▶ Exercise instructions
1. Answer these questions using the interview with Jaume Subirana:
(a) Since which decade has Subirana been a member of the Catalan PEN?
(b) For how long has he been part of the organization's steering committee?
(c) By what abbreviation does he refer to the Catalan writers' organization he also belonged to?
2. Pick up the interview with Jaume Subirana after its final sentence and continue it.

Interview with Jaume Subirana. This Story belongs to Catalan PEN.

By Ginevra Avalle

London, 4th April 2019

Jaume Subirana is a Catalan writer, translator and scholar. Doctor in Catalan Philology, he has been a member of the Catalan PEN since the 1980s and is now the Vice-President of the Centre. He has been part of the steering committee of the organisation for more than 20 years. He has researched about the history of Catalan PEN and looked for the files that were lost during the Spanish Civil War (1936-1939) and the Francoist dictatorship (1939-1975).

G.A. How did you first hear about PEN International and when did you join?

J.S. That is a very good question. I probably heard about it through other writers, as an international organisation for writers. It was also a chance for Catalan literature to be in touch with other literatures. At that time, and still today, we had a Catalan writers’ organisation (AELC), but it was local, only for writers dealing with what have to do with our language and professional issues. This organisation had no link with the outer world. PEN looked like a good alternative, even though I was just over 20 years old when I joint. As a matter of fact, like most of the members of Catalan PEN, I was also a member of the AELC.

[Saved entries]
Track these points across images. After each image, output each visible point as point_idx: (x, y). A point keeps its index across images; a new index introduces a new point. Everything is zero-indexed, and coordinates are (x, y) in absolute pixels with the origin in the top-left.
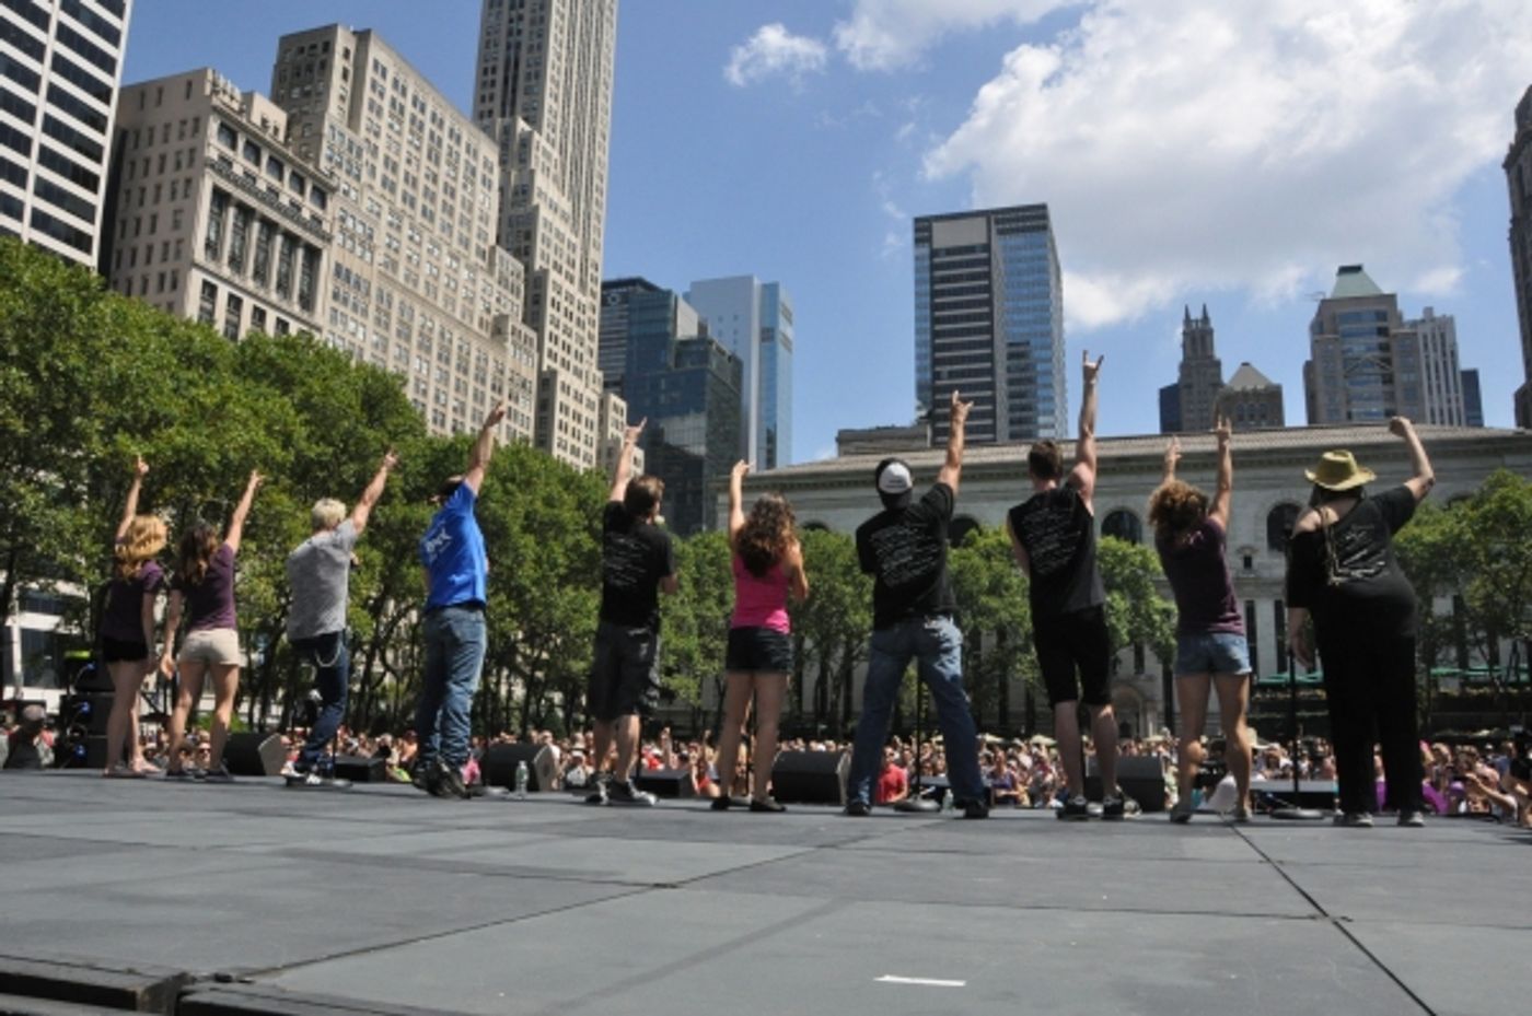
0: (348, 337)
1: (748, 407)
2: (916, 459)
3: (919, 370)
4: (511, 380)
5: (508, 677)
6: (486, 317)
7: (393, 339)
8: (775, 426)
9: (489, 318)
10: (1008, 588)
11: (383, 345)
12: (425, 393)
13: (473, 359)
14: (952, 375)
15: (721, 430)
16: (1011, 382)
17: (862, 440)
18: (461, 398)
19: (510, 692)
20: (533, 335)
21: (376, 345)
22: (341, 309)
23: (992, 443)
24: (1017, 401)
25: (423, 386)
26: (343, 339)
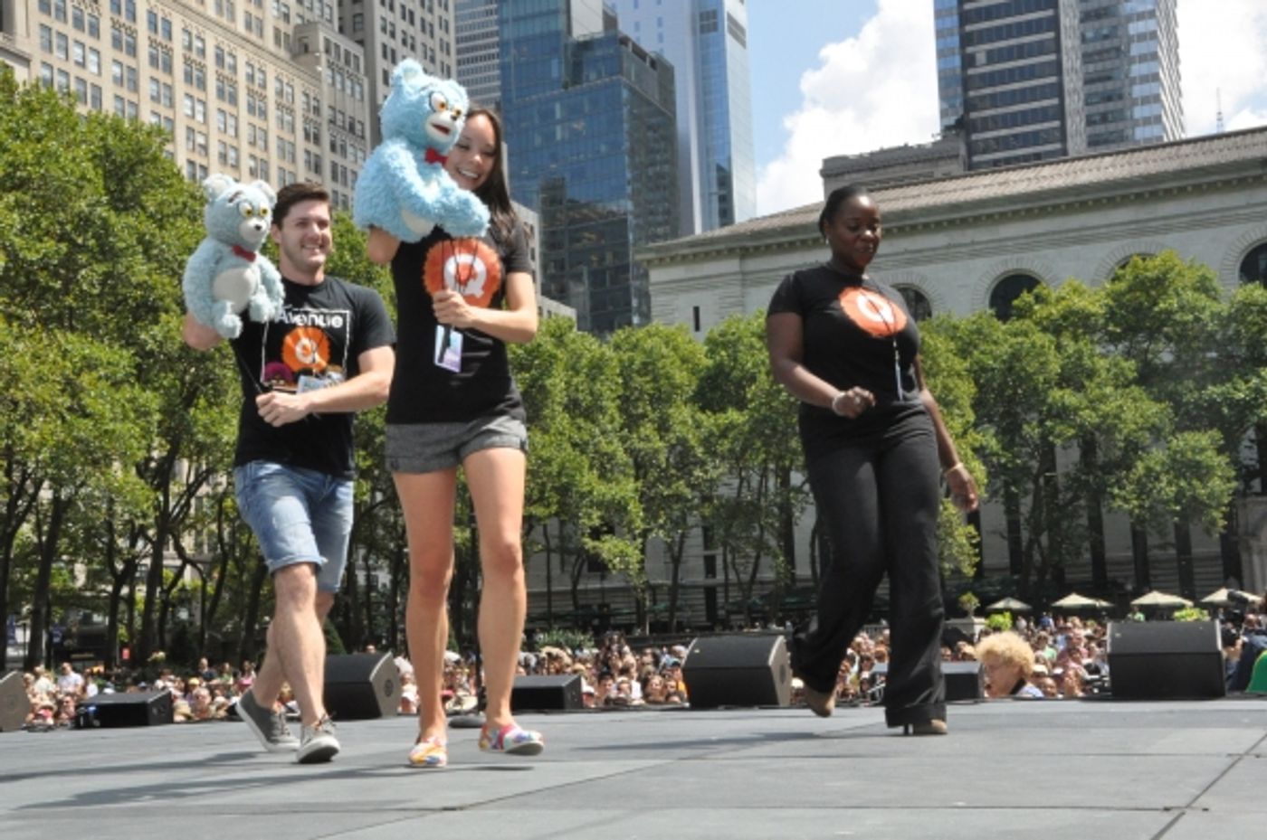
0: (75, 71)
1: (687, 136)
2: (941, 192)
3: (942, 54)
4: (332, 122)
5: (366, 559)
6: (282, 26)
7: (146, 71)
8: (729, 160)
9: (287, 29)
10: (1091, 374)
11: (130, 79)
12: (205, 148)
13: (271, 92)
14: (992, 57)
15: (651, 171)
16: (1087, 58)
17: (859, 171)
18: (259, 154)
19: (370, 580)
20: (356, 50)
21: (119, 81)
22: (57, 26)
23: (1061, 156)
24: (1099, 87)
25: (200, 140)
26: (66, 74)
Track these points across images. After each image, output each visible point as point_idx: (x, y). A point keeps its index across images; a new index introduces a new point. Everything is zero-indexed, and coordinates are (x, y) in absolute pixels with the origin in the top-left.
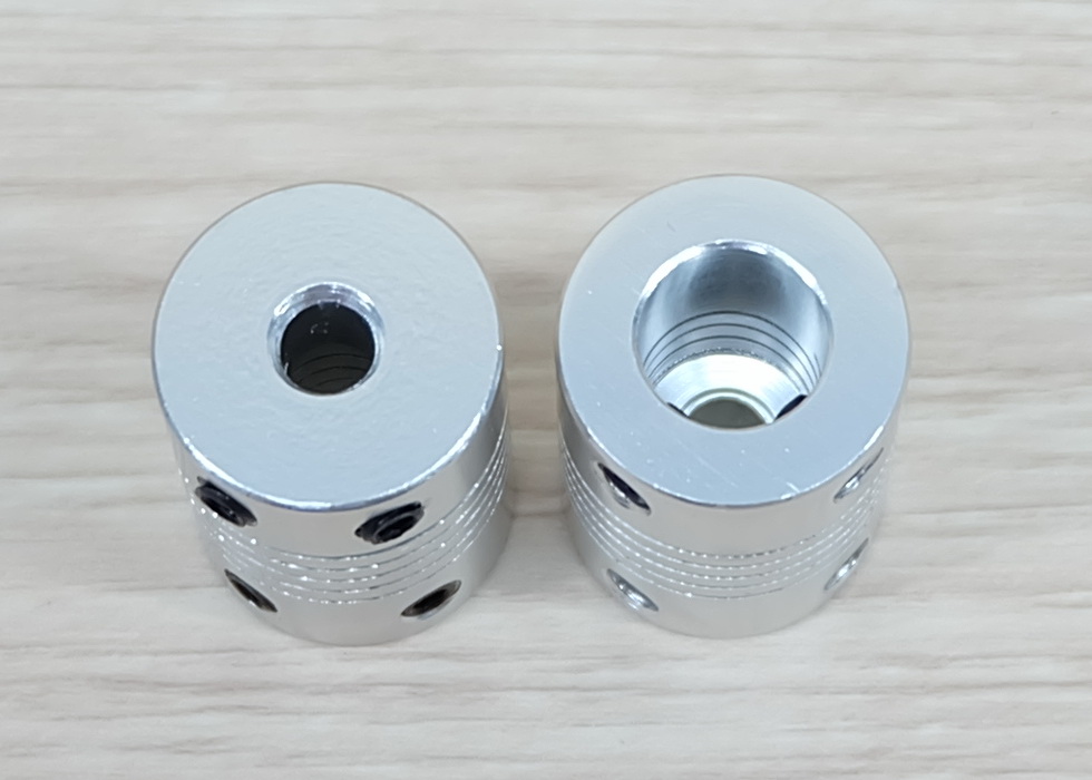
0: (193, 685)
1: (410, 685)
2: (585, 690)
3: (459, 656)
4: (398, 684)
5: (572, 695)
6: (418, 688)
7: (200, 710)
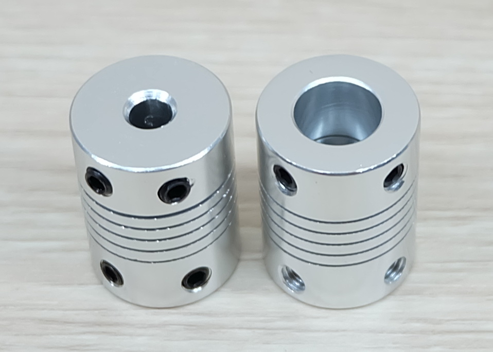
0: (81, 323)
1: (185, 325)
2: (269, 329)
3: (209, 314)
4: (180, 325)
5: (262, 331)
6: (189, 326)
7: (84, 333)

▶ Written responses
1.
(a) Since the 1980s.
(b) For more than 20 years.
(c) AELC.

2.
At that time, I was basically writing poetry and was very close to winning a very well-known poetry prize. It was instead awarded to a very close friend of mine, Carles Torner, who happens to be now the Executive Director of PEN International. I finally won this prize when I was 26 or 27, at the end of the 1980s.

As I was saying, PEN had this aura of being the link with other countries and a means to represent the Catalan culture abroad. It was also understood as a conservative organisation, not a left-wing one. This refrained me from getting involved with it at the beginning. It really was not that conservative, though. Now I know that indeed in the mid-1960s-70s, during the Cold War, there was an organisation of Marxist writers that was run and paid by the USSR. And there were some organisations created to go against this, or that already existed but received funding from the CIA, the USA. So there might have been some truth in the perception I had about PEN. Anyway, at the end of the 1980s, when I joined it, this was not at all like that anymore.

G.A. When was the Catalan Centre created?

J.S. In 1922. We are very proud of it, because we were one of the first PEN Centres. We don’t know exactly if we were the third one, or the forth, but we were there from the very beginning.

G.A. What led to its creation?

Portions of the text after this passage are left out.